## REQUIRED ACTION
Copy the part of the picture book blog post that begins at the words "It may look" and stops after "of the challenge.", swapping "nightdream" for "dream".

## SELECTED EXCERPT

========

Literary Techniques in Picture Book








In this blog post, I look at the examples of some literary techniques in picture books and how these techniques can assist us in addressing difficult topics; death, immigration, incurable sicknesses, racism, etc.


Allegory is one of the most powerful techniques in literature; think of Animal Farm (1945) by George Orwell as an example of allegory.

Allegory and symbolism are often confused. If we go back to the classic example of allegory—Animal Farm—, we can discuss the difference. This story is about animals on the farm, but we know that what Orwell meant was far beyond a farm. Each character and the object of the story is a symbol; a farm and pigs symbolize society and the revolution leaders, respectively. Thus, the story has many symbols, but those symbols have a bigger message when you look at the big image of the story, and this is an allegory.

At the first glance, it seems allegory is very complicated for children. However, an allegory is a unique vehicle to transfer message (s) about tough topics, which we cannot explain directly to young children.



In Maybe Tomorrow? (2019, by Charlotte Agell), a suitcase symbolizes grief and its emotional burden. The story starts with the Protagonist who carries a suitcase around and ends when the Protagonist leaves the suitcase. The story uses allegory to show the reader the process we should go through while dealing with grief.


When for the first time I read (with teary eyes) The Remember Balloons (2018, by Jessie Oliveros), I was surprised how allegory could be helpful to handle a difficult topic like Alzheimer’s disease. Balloons are symbols of memory, and the story is about the pain a child experiences when his grandfather starts losing his balloons (memory). When I read this book, I was thinking how a parent would explain the grandparent’s changed behavior to the little grandchild! Adults cannot handle this pain, let alone children! This is a mission for art to help! I take my hat off to authors who touch this type of difficult theme. 

Frame Story (story Within a story)

The technique of frame story is when the narrator tells one or more story(-ies) within the main story. It is also known as a frame narrative, sandwich narrative or intercalation. The best-known classic example of this technique is One Thousand and One Nights in which Scheherazade, night after night, tells a story for Shahryar to save her own and many virgin girls’ lives. In Iranian classic literature, frame story is one of the most common techniques. I don’t know about other culture’s classic literature!

It may look that a picture book is too short for a frame story, but it isn’t.

In Sulwe  (2019) by Lupita Nyong’o, a girl is unhappy about her skin color and tries many ways to change the color. Finally, in her nightdream, she sees another story that helps her out of the challenge.

In Sugar in Milk (2020) by Thrity Umrigar, an immigrant girl misses her parents. Her auntie tells her an old Persian story to help to see the happy side of immigration.



Hyperbole is often associated with comedic scenes. However, it is more than this. Hyperbole exaggerates an idea or a feeling to create emphasis. When you say “that single minute lasted like hours”, I have a different feeling from your narration, compared to when you say “I waited there for a minute.”

You may remember from your childhood that some events have a greater impact on your memory than others.
Other; eating ice cream or a visit of the grandparents. It could, sadly, include negative memories; the day parents divorced, the worst days in school, …

Hyperbole for adults is an exaggeration, but for children, it is the reality and how they feel and touch the world around them.

I searched for a sample picture book (s) in which hyperbole is utilized to deepen the feeling. I
haven’t found any. Could you please let me know in the comments if you know a good example?

========

## DATA FOR ANALYSIS
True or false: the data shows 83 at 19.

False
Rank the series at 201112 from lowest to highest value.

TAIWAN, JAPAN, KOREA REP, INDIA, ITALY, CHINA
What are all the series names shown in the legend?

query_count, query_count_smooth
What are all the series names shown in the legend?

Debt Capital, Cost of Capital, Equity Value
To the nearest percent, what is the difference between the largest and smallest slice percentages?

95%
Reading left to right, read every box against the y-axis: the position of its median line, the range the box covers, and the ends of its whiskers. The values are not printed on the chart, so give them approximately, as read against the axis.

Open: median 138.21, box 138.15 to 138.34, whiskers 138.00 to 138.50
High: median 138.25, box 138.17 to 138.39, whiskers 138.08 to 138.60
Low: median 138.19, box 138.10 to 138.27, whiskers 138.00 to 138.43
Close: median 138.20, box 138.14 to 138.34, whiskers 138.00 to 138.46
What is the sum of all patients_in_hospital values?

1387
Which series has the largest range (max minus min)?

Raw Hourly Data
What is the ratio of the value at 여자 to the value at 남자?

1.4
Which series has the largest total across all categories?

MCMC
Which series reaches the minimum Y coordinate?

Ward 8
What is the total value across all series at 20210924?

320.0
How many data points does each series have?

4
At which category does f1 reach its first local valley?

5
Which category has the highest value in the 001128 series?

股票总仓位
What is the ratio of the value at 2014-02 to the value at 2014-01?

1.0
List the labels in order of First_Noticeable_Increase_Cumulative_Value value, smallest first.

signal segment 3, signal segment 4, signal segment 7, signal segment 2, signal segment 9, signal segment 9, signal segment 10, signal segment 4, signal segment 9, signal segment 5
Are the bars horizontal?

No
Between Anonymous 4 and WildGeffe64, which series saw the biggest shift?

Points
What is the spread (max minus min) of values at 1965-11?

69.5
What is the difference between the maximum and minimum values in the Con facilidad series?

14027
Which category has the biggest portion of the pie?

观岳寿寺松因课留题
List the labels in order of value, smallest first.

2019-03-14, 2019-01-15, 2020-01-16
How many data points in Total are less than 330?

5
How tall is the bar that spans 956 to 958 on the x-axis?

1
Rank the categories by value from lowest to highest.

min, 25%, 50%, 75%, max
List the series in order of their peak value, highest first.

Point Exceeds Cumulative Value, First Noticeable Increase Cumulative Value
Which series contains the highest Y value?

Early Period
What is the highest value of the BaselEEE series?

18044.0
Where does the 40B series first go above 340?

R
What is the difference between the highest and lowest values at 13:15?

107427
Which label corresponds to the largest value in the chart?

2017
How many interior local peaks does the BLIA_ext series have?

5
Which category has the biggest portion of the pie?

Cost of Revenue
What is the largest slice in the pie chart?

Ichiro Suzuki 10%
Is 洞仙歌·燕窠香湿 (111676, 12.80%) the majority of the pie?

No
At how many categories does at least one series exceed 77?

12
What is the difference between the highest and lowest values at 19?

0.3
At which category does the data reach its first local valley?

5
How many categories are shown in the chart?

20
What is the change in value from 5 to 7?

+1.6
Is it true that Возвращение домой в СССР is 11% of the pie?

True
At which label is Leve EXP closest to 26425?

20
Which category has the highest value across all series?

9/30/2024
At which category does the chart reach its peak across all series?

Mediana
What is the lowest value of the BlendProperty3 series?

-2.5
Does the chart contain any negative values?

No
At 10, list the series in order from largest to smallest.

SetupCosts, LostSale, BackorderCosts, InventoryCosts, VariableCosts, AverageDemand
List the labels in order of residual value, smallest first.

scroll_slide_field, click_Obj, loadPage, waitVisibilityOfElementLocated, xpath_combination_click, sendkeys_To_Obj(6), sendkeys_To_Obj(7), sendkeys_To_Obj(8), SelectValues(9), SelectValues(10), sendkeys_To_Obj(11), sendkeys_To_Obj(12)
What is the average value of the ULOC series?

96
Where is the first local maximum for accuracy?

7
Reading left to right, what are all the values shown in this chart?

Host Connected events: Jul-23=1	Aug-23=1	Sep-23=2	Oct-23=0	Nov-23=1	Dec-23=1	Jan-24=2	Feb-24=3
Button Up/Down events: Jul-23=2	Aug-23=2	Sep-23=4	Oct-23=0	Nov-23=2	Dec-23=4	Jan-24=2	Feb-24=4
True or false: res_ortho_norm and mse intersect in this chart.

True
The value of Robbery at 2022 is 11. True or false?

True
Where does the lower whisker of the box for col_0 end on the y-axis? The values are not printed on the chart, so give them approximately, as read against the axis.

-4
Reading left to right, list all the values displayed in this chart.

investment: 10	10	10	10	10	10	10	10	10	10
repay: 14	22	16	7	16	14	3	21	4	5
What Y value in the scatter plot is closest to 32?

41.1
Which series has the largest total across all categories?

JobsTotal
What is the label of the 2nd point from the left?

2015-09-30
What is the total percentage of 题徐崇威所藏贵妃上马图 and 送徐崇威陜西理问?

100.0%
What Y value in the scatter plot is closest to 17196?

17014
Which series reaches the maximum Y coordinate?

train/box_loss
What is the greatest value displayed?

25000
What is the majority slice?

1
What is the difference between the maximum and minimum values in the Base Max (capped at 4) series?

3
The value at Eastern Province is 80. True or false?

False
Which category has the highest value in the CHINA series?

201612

========

## RESPONSE BOX
It may look that a picture book is too short for a frame story, but it isn’t.

In Sulwe  (2019) by Lupita Nyong’o, a girl is unhappy about her skin color and tries many ways to change the color. Finally, in her dream, she sees another story that helps her out of the challenge.